# Task
Please copy every line of the records below that holds the word "Example".

# Data section
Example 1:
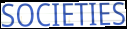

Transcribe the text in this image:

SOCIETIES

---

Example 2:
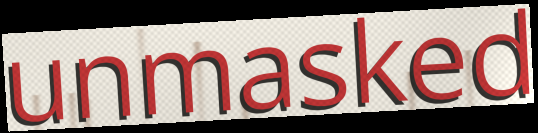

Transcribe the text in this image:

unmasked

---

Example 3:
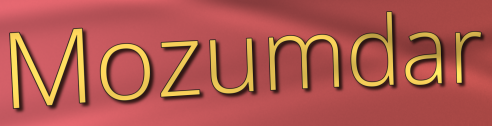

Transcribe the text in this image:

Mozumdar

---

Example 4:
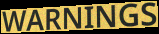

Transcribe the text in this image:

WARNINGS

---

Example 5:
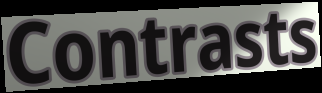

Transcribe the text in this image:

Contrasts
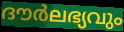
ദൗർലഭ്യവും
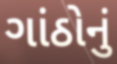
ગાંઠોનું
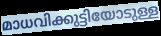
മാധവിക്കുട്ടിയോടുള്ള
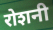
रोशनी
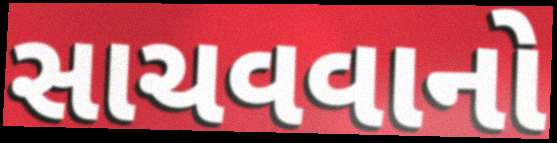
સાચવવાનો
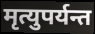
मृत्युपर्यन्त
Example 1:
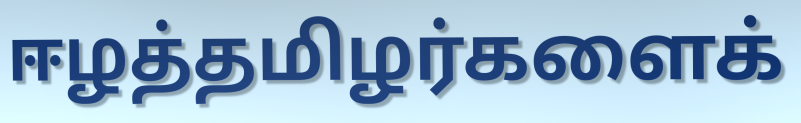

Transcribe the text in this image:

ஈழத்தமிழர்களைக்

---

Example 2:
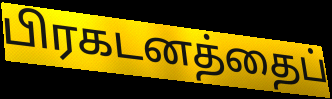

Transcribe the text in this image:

# Exercise output
Example 1:
Example 2:
Example 3:
Example 4:
Example 5:
Example 1:
Example 2:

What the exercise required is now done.